Setecentos mil é um número que aparece na história recente do nosso país duas vezes. Esse número se refere a quantidade de pessoas que fizeram parte de duas situações antagônicas. Uma vez relacionado ao número de mortes e outra relacionado ao número de vidas salvas.

O primeiro número diz respeito ao número de vidas ceifadas durante a pandemia da Covid-19. Superamos a marca das 700 mil mortes provocadas pela doença. Uma parte dessas mortes é considerada como resultado da fatalidade. A contração da covid por uma pessoa que apresentava alguma comorbidade, geralmente não sobrevivia.

No entanto, de acordo com especialistas, uma boa parte dessas mortes poderiam ter sido evitadas, caso a ação das autoridades no momento mais grave da pandemia fosse diferente. O discurso antivacina e o consequente atraso da aquisição da mesma, a negação da necessidade do isolamento social e do uso de máscaras por quem deveria dar o exemplo, foram importantes aliados do elevado número de óbitos aqui registrados.

Em todo o mundo, são quase 7 milhões de mortes desde o início da pandemia. Desse total, cerca de 10% das notificações vieram do Brasil. É como se a cada dez óbitos notificados no mundo, um acontecesse no Brasil.

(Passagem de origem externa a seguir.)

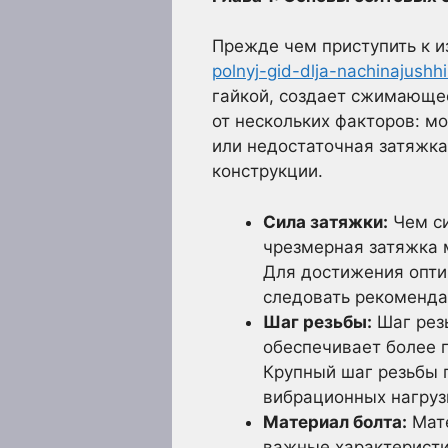
Прежде чем приступить к 
polnyj-gid-dlja-nachinajushhi
гайкой, создает сжимающее
от нескольких факторов: м
или недостаточная затяжка
конструкции.
Сила затяжки:
Чем си
чрезмерная затяжка 
Для достижения опти
следовать рекоменда
Шаг резьбы:
Шаг рез
обеспечивает более 
Крупный шаг резьбы 
вибрационных нагруз
Материал болта:
Мате
важные характеристи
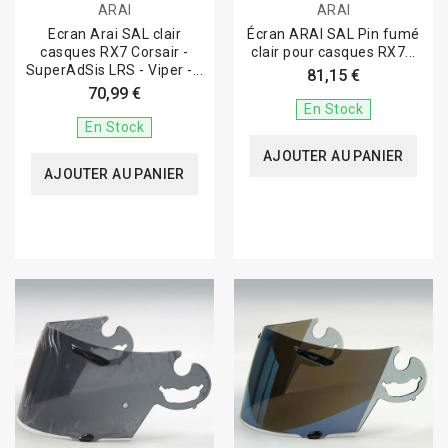
ARAI
ARAI
Ecran Arai SAL clair
Écran ARAI SAL Pin fumé
casques RX7 Corsair -
clair pour casques RX7...
SuperAdSis LRS - Viper -...
81,15 €
70,99 €
En Stock
En Stock
AJOUTER AU PANIER
AJOUTER AU PANIER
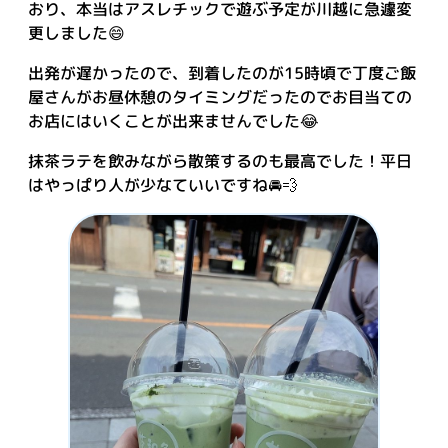
おり、本当はアスレチックで遊ぶ予定が川越に急遽変
更しました😄
出発が遅かったので、到着したのが15時頃で丁度ご飯
屋さんがお昼休憩のタイミングだったのでお目当ての
お店にはいくことが出来ませんでした😂
抹茶ラテを飲みながら散策するのも最高でした！平日
はやっぱり人が少なていいですね🚘💨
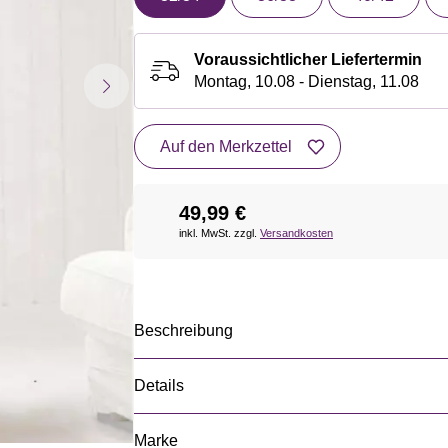
Voraussichtlicher Liefertermin
Montag, 10.08 - Dienstag, 11.08
Auf den Merkzettel
49,99 €
inkl. MwSt. zzgl.
Versandkosten
Beschreibung
Details
Marke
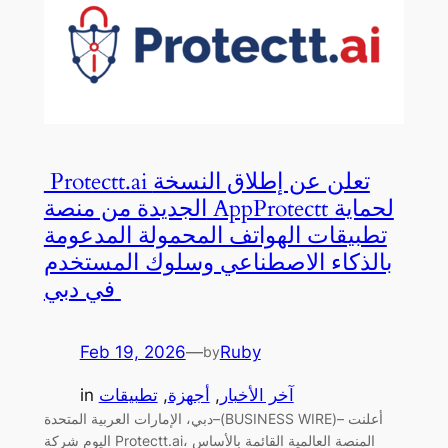
Protectt.ai تعلن عن إطلاق النسخة
الجديدة من منصة AppProtectt لحماية
تطبيقات الهواتف المحمولة المدعومة
بالذكاء الاصطناعي وسلوك المستخدم
في دبي
Feb 19, 2026
—
Ruby
by
آخر الأخبار
, 
أجهزة
, 
تطبيقات
in
دبي، الإمارات العربية المتحدة–(BUSINESS WIRE)– أعلنت
اليوم شركة Protectt.ai، المنصة العالمية القائمة بالأساس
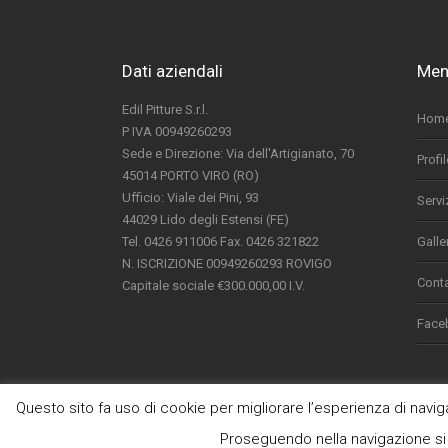
Dati aziendali
Men
Edil Pitture S.r.l.
Hom
P IVA 00949260293
Sede e Direzione: Via dell'Artigianato, 70
Profi
45014 PORTO VIRO (RO)
Ufficio: Viale dei Pini, 93
Servi
44029 Lido degli Estensi (FE)
Tel. 0426 911006 Fax. 0426 321822
Galle
N. ISCRIZIONE 00949260293 ROVIGO
Conta
Capitale sociale €300.000,00 I.V.
Face
Questo sito fa uso di cookie per migliorare l’esperienza di navigaz
Proseguendo nella navigazione si 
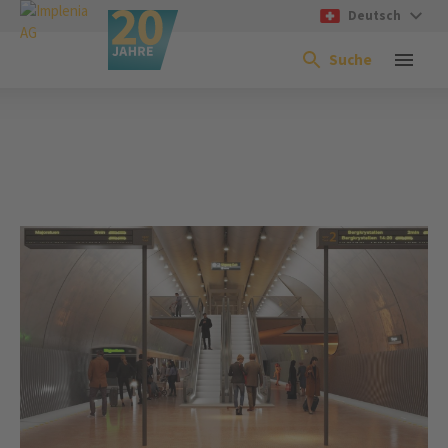
Deutsch
Suche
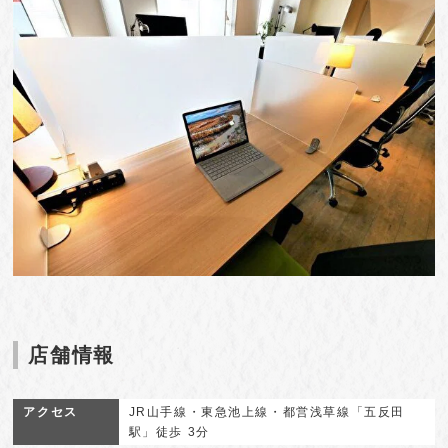
店舗情報
アクセス
JR山手線・東急池上線・都営浅草線「五反田
駅」徒歩 3分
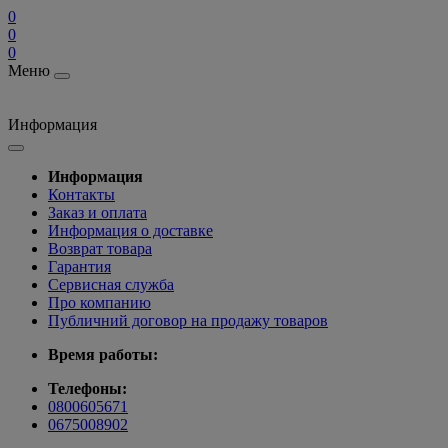
0
0
0
Меню
Информация
Информация
Контакты
Заказ и оплата
Информация о доставке
Возврат товара
Гарантия
Сервисная служба
Про компанию
Публичний договор на продажу товаров
Время работы:
Телефоны:
0800605671
0675008902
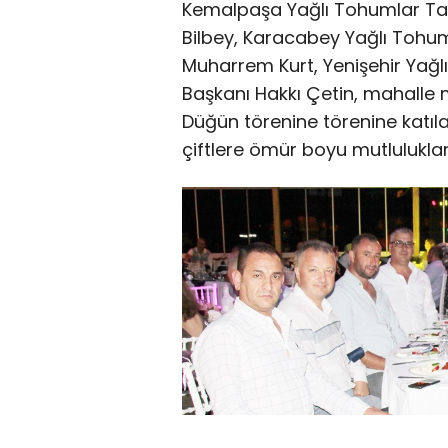
Kemalpaşa Yağlı Tohumlar Tarı
Bilbey, Karacabey Yağlı Tohum
Muharrem Kurt, Yenişehir Yağl
Başkanı Hakkı Çetin, mahalle m
Düğün törenine törenine katıl
çiftlere ömür boyu mutluluklar 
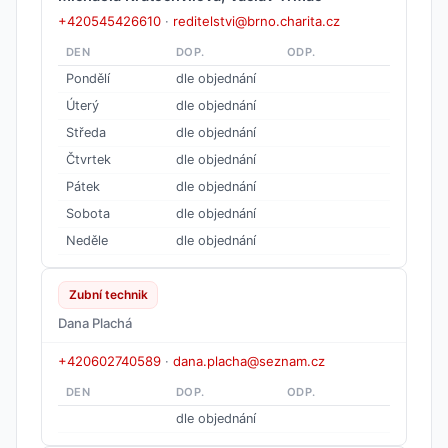
+420545426610
·
reditelstvi@brno.charita.cz
DEN
DOP.
ODP.
Pondělí
dle objednání
Úterý
dle objednání
Středa
dle objednání
Čtvrtek
dle objednání
Pátek
dle objednání
Sobota
dle objednání
Neděle
dle objednání
Zubní technik
Dana Plachá
+420602740589
·
dana.placha@seznam.cz
DEN
DOP.
ODP.
dle objednání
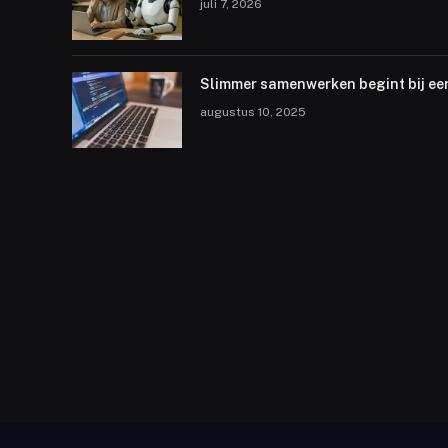
juli 7, 2026
Slimmer samenwerken begint bij ee
augustus 10, 2025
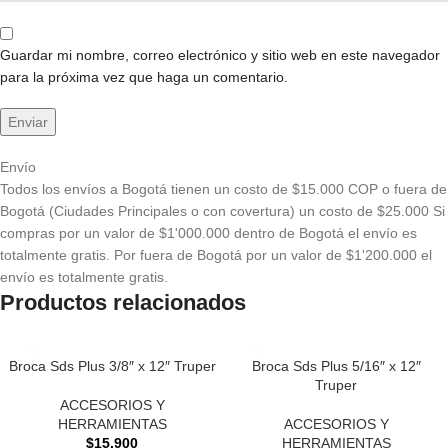
Guardar mi nombre, correo electrónico y sitio web en este navegador
para la próxima vez que haga un comentario.
Envío
Todos los envíos a Bogotá tienen un costo de $15.000 COP o fuera de
Bogotá (Ciudades Principales o con covertura) un costo de $25.000 Si
compras por un valor de $1'000.000 dentro de Bogotá el envío es
totalmente gratis. Por fuera de Bogotá por un valor de $1'200.000 el
envío es totalmente gratis.
Productos relacionados
Broca Sds Plus 3/8″ x 12″ Truper
Broca Sds Plus 5/16″ x 12″
Truper
ACCESORIOS Y
HERRAMIENTAS
ACCESORIOS Y
$
15.900
HERRAMIENTAS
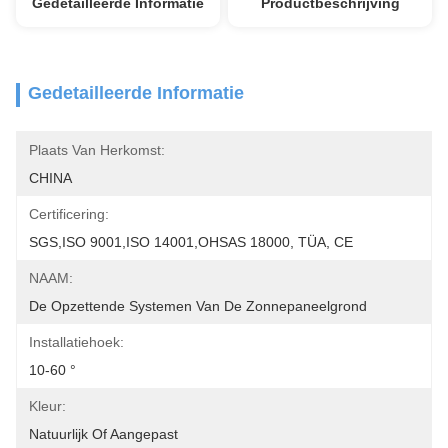
Gedetailleerde Informatie
Productbeschrijving
Gedetailleerde Informatie
Plaats Van Herkomst:
CHINA
Certificering:
SGS,ISO 9001,ISO 14001,OHSAS 18000, TÜA, CE
NAAM:
De Opzettende Systemen Van De Zonnepaneelgrond
Installatiehoek:
10-60 °
Kleur:
Natuurlijk Of Aangepast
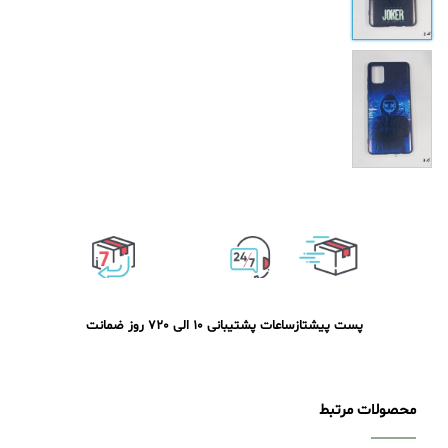
پست پیشتاز
ساعات پشتیبانی 10 الی 20
7 روز ضمانت
محصولات مرتبط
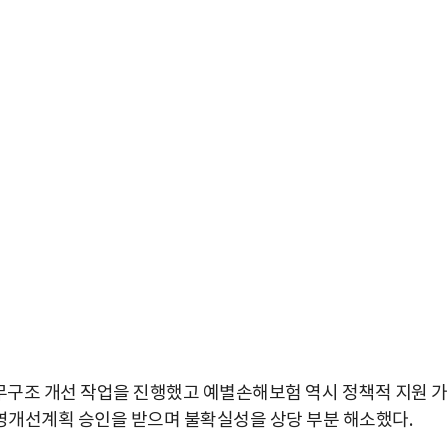
무구조 개선 작업을 진행했고 예별손해보험 역시 정책적 지원 
영개선계획 승인을 받으며 불확실성을 상당 부분 해소했다.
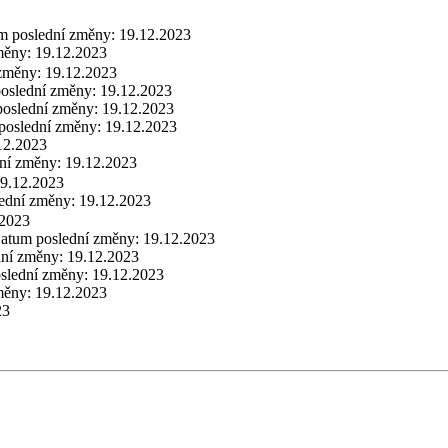
m poslední změny:
19.12.2023
měny:
19.12.2023
 změny:
19.12.2023
oslední změny:
19.12.2023
oslední změny:
19.12.2023
poslední změny:
19.12.2023
12.2023
ní změny:
19.12.2023
9.12.2023
ední změny:
19.12.2023
.2023
atum poslední změny:
19.12.2023
dní změny:
19.12.2023
slední změny:
19.12.2023
měny:
19.12.2023
23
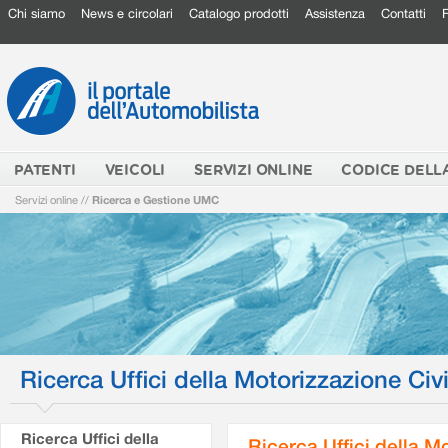
Chi siamo
News e circolari
Catalogo prodotti
Assistenza
Contatti
PATENTI
VEICOLI
SERVIZI ONLINE
CODICE DELL
Servizi online
//
Ricerca e Gestione UMC
Ricerca Uffici della Motorizzazione Civi
Ricerca Uffici della
Ricerca Uffici della M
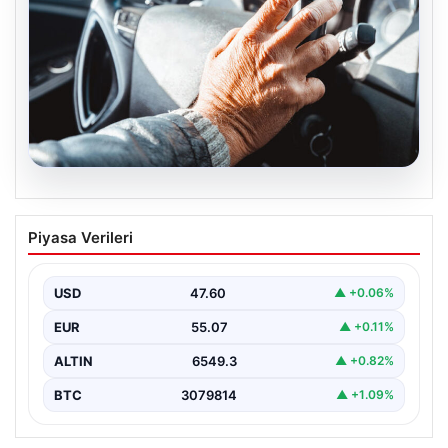
05.08.2026
Emekliye ÖTV’siz araç verilecek mi,
Piyasa Verileri
yasa çıkacak mı? Milyonlarca emekli
beklentiye girdi
USD
47.60
▲ +0.06%
EUR
55.07
▲ +0.11%
ALTIN
6549.3
▲ +0.82%
BTC
3079814
▲ +1.09%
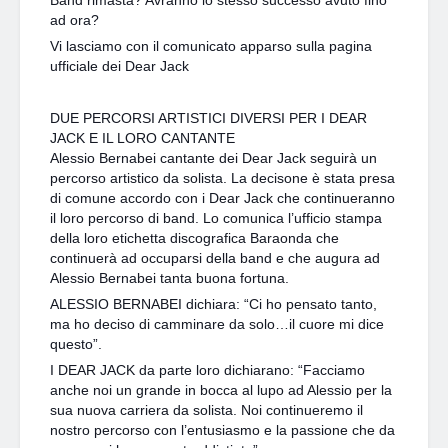
ad ora?
Vi lasciamo con il comunicato apparso sulla pagina
ufficiale dei Dear Jack
DUE PERCORSI ARTISTICI DIVERSI PER I DEAR
JACK E IL LORO CANTANTE
Alessio Bernabei cantante dei Dear Jack seguirà un
percorso artistico da solista. La decisone è stata presa
di comune accordo con i Dear Jack che continueranno
il loro percorso di band. Lo comunica l’ufficio stampa
della loro etichetta discografica Baraonda che
continuerà ad occuparsi della band e che augura ad
Alessio Bernabei tanta buona fortuna.
ALESSIO BERNABEI dichiara: “Ci ho pensato tanto,
ma ho deciso
di camminare da solo…il cuore mi dice
questo”.
I DEAR JACK da parte loro dichiarano: “Facciamo
anche noi un grande in bocca al lupo ad Alessio per la
sua nuova carriera da solista. Noi continueremo il
nostro percorso con l’entusiasmo e la passione che da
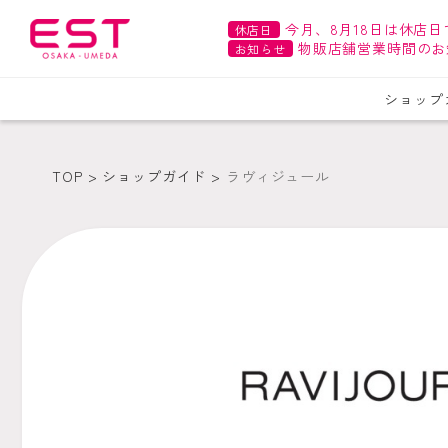
今月、8月18日は休店日
休店日
物販店舗営業時間のお
お知らせ
ショップ
TOP
ショップガイド
ラヴィジュール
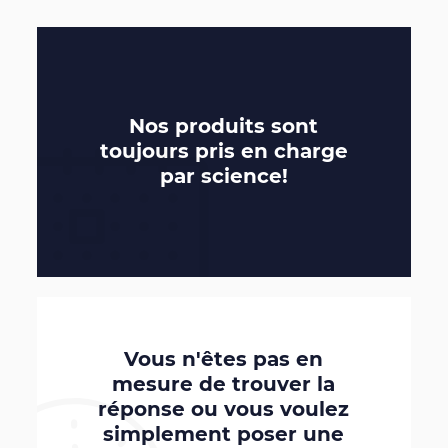
Nos produits sont
toujours pris en charge
par
science
!
Vous n'êtes pas en
mesure de trouver la
réponse ou vous voulez
simplement poser une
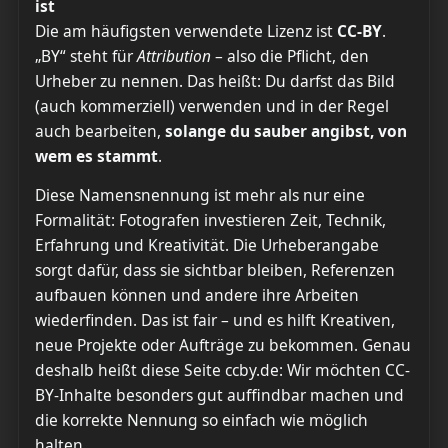
ist
Die am häufigsten verwendete Lizenz ist
CC-BY
.
„BY“ steht für
Attribution
– also die Pflicht, den
Urheber zu nennen. Das heißt: Du darfst das Bild
(auch kommerziell) verwenden und in der Regel
auch bearbeiten,
solange du sauber angibst, von
wem es stammt
.
Diese Namensnennung ist mehr als nur eine
Formalität: Fotografen investieren Zeit, Technik,
Erfahrung und Kreativität. Die Urheberangabe
sorgt dafür, dass sie sichtbar bleiben, Referenzen
aufbauen können und andere ihre Arbeiten
wiederfinden. Das ist fair – und es hilft Kreativen,
neue Projekte oder Aufträge zu bekommen. Genau
deshalb heißt diese Seite ccby.de: Wir möchten CC-
BY-Inhalte besonders gut auffindbar machen und
die korrekte Nennung so einfach wie möglich
halten.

Por outro lado, as setecentas mil vidas que foram poupadas, decorrem do impacto positivo de uma política pública costumeiramente criticada por determinados segmentos sociais. 

De acordo com um estudo realizado por pesquisadores da Fiocruz (Fundação Oswaldo Cruz) e publicado no mês passado pela revista The Lancet Public Health, o Programa Bolsa Família (PBF), que é um dos principais programas de transferência de renda do mundo, ao longo dos 20 anos de existência, impactou muito na saúde da população brasileira. 

É importante ressaltar que a Fiocruz é uma instituição pública centenária, que muito tem contribuído para a implementação de políticas públicas de saúde que impactam positivamente a vida de milhões de brasileiros.  

Ainda de acordo com o estudo, além das 700 mil mortes evitadas, o PBF também evitou mais de 8 milhões de internações hospitalares, particularmente entre crianças com menos de 5 anos e de pessoas com mais de 70 anos.

O Bolsa Família contempla hoje 54,3 milhões de pessoas. Ele é um programa que acaba impulsionando a vida de muitas pessoas que deixam de depender dele. Só em 2024, 1,3 milhão de famílias deixaram o programa por terem superado a renda per capita de meio salário mínimo.

Essas duas marcas tão antagônicas demonstram que o Estado que às vezes pode promover o mal-estar social, é o mesmo que também pode proporcionar o bem-estar social para muitos.